Exercise directions: Copy every line of the data below exactly as given, except for the pictures.

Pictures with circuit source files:
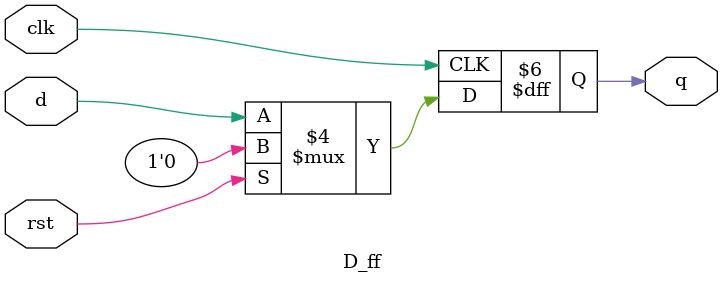
<source format=v>


module D_ff (d,rst,clk,q);
    input d,rst,clk;
    output reg q;
initial begin 
    q = 0;
end  

always @(posedge clk) begin
    if (rst) begin
        q <=1'b0;
    end
    else begin
        q <=d;
    end
end
endmodule

</source>
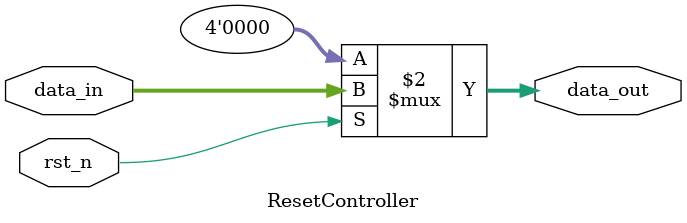
<source format=sv>
module AsyncResetNOT(
    input rst_n,
    input [3:0] d,
    output [3:0] q
);

    // Instantiate inverter module
    Inverter inverter_inst (
        .d(d),
        .q_inv(q_inv)
    );

    // Instantiate reset controller module
    ResetController reset_ctrl_inst (
        .rst_n(rst_n),
        .data_in(q_inv),
        .data_out(q)
    );

endmodule

// Inverter module - performs bitwise inversion
module Inverter(
    input [3:0] d,
    output [3:0] q_inv
);
    assign q_inv = ~d;
endmodule

// Reset controller module - handles reset functionality
module ResetController(
    input rst_n,
    input [3:0] data_in,
    output reg [3:0] data_out
);
    always @(*) begin
        data_out = rst_n ? data_in : 4'b0000;
    end
endmodule
</source>
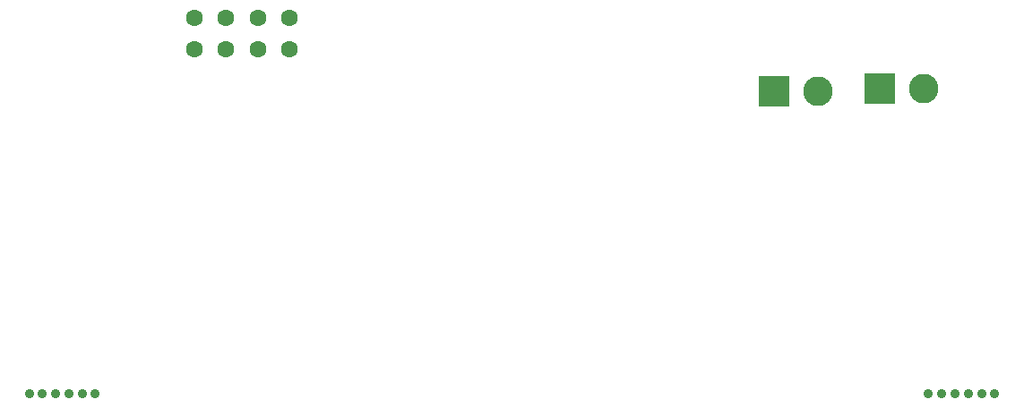
<source format=gbl>
%FSLAX46Y46*%
%MOMM*%
%AMPS10*
1,1,2.800000,0.000000,0.000000*
%
%ADD10PS10*%
%AMPS12*
1,1,0.900000,0.000000,0.000000*
%
%ADD12PS12*%
%AMPS13*
1,1,1.600000,0.000000,0.000000*
%
%ADD13PS13*%
%AMPS14*
1,1,1.600000,0.000000,0.000000*
%
%ADD14PS14*%
%AMPS11*
21,1,2.800000,2.800000,0.000000,0.000000,180.000000*
%
%ADD11PS11*%
G01*
G01*
%LPD*%
G75*
D10*
X92459375Y34821853D03*
D11*
X88259375Y34821853D03*
D12*
X12900000Y5950000D03*
D12*
X9150000Y5950000D03*
D12*
X10400000Y5950000D03*
D12*
X11650000Y5950000D03*
D12*
X7900000Y5950000D03*
D12*
X14150000Y5950000D03*
D13*
X26500000Y38500000D03*
D14*
X26500000Y41500000D03*
D14*
X32500000Y41500000D03*
D13*
X23500000Y38500000D03*
D14*
X29500000Y41500000D03*
D14*
X23500000Y41500000D03*
D13*
X29500000Y38500000D03*
D13*
X32500000Y38500000D03*
D12*
X97900000Y5950000D03*
D12*
X94150000Y5950000D03*
D12*
X95400000Y5950000D03*
D12*
X96650000Y5950000D03*
D12*
X92900000Y5950000D03*
D12*
X99150000Y5950000D03*
D10*
X82459375Y34571853D03*
D11*
X78259375Y34571853D03*
M02*

</source>
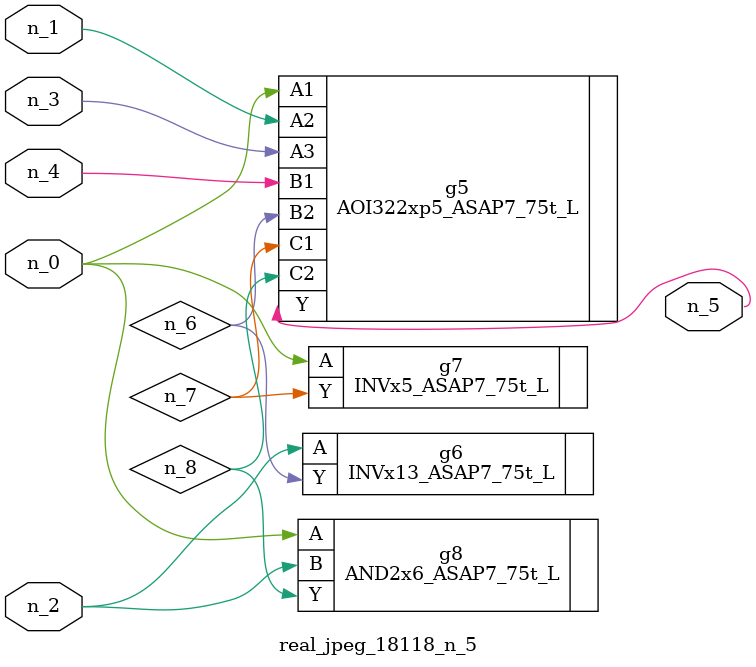
<source format=v>
module real_jpeg_18118_n_5 (n_4, n_0, n_1, n_2, n_3, n_5);

input n_4;
input n_0;
input n_1;
input n_2;
input n_3;

output n_5;

wire n_8;
wire n_6;
wire n_7;

AOI322xp5_ASAP7_75t_L g5 ( 
.A1(n_0),
.A2(n_1),
.A3(n_3),
.B1(n_4),
.B2(n_6),
.C1(n_7),
.C2(n_8),
.Y(n_5)
);

INVx5_ASAP7_75t_L g7 ( 
.A(n_0),
.Y(n_7)
);

AND2x6_ASAP7_75t_L g8 ( 
.A(n_0),
.B(n_2),
.Y(n_8)
);

INVx13_ASAP7_75t_L g6 ( 
.A(n_2),
.Y(n_6)
);


endmodule
</source>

Result of the exercise:
<source format=v>


module D_ff (d,rst,clk,q);
    input d,rst,clk;
    output reg q;
initial begin 
    q = 0;
end  

always @(posedge clk) begin
    if (rst) begin
        q <=1'b0;
    end
    else begin
        q <=d;
    end
end
endmodule

</source>
<source format=sv>
module AsyncResetNOT(
    input rst_n,
    input [3:0] d,
    output [3:0] q
);

    // Instantiate inverter module
    Inverter inverter_inst (
        .d(d),
        .q_inv(q_inv)
    );

    // Instantiate reset controller module
    ResetController reset_ctrl_inst (
        .rst_n(rst_n),
        .data_in(q_inv),
        .data_out(q)
    );

endmodule

// Inverter module - performs bitwise inversion
module Inverter(
    input [3:0] d,
    output [3:0] q_inv
);
    assign q_inv = ~d;
endmodule

// Reset controller module - handles reset functionality
module ResetController(
    input rst_n,
    input [3:0] data_in,
    output reg [3:0] data_out
);
    always @(*) begin
        data_out = rst_n ? data_in : 4'b0000;
    end
endmodule
</source>
<source format=gbl>
%FSLAX46Y46*%
%MOMM*%
%AMPS10*
1,1,2.800000,0.000000,0.000000*
%
%ADD10PS10*%
%AMPS12*
1,1,0.900000,0.000000,0.000000*
%
%ADD12PS12*%
%AMPS13*
1,1,1.600000,0.000000,0.000000*
%
%ADD13PS13*%
%AMPS14*
1,1,1.600000,0.000000,0.000000*
%
%ADD14PS14*%
%AMPS11*
21,1,2.800000,2.800000,0.000000,0.000000,180.000000*
%
%ADD11PS11*%
G01*
G01*
%LPD*%
G75*
D10*
X92459375Y34821853D03*
D11*
X88259375Y34821853D03*
D12*
X12900000Y5950000D03*
D12*
X9150000Y5950000D03*
D12*
X10400000Y5950000D03*
D12*
X11650000Y5950000D03*
D12*
X7900000Y5950000D03*
D12*
X14150000Y5950000D03*
D13*
X26500000Y38500000D03*
D14*
X26500000Y41500000D03*
D14*
X32500000Y41500000D03*
D13*
X23500000Y38500000D03*
D14*
X29500000Y41500000D03*
D14*
X23500000Y41500000D03*
D13*
X29500000Y38500000D03*
D13*
X32500000Y38500000D03*
D12*
X97900000Y5950000D03*
D12*
X94150000Y5950000D03*
D12*
X95400000Y5950000D03*
D12*
X96650000Y5950000D03*
D12*
X92900000Y5950000D03*
D12*
X99150000Y5950000D03*
D10*
X82459375Y34571853D03*
D11*
X78259375Y34571853D03*
M02*

</source>
<source format=v>
module real_jpeg_18118_n_5 (n_4, n_0, n_1, n_2, n_3, n_5);

input n_4;
input n_0;
input n_1;
input n_2;
input n_3;

output n_5;

wire n_8;
wire n_6;
wire n_7;

AOI322xp5_ASAP7_75t_L g5 ( 
.A1(n_0),
.A2(n_1),
.A3(n_3),
.B1(n_4),
.B2(n_6),
.C1(n_7),
.C2(n_8),
.Y(n_5)
);

INVx5_ASAP7_75t_L g7 ( 
.A(n_0),
.Y(n_7)
);

AND2x6_ASAP7_75t_L g8 ( 
.A(n_0),
.B(n_2),
.Y(n_8)
);

INVx13_ASAP7_75t_L g6 ( 
.A(n_2),
.Y(n_6)
);


endmodule
</source>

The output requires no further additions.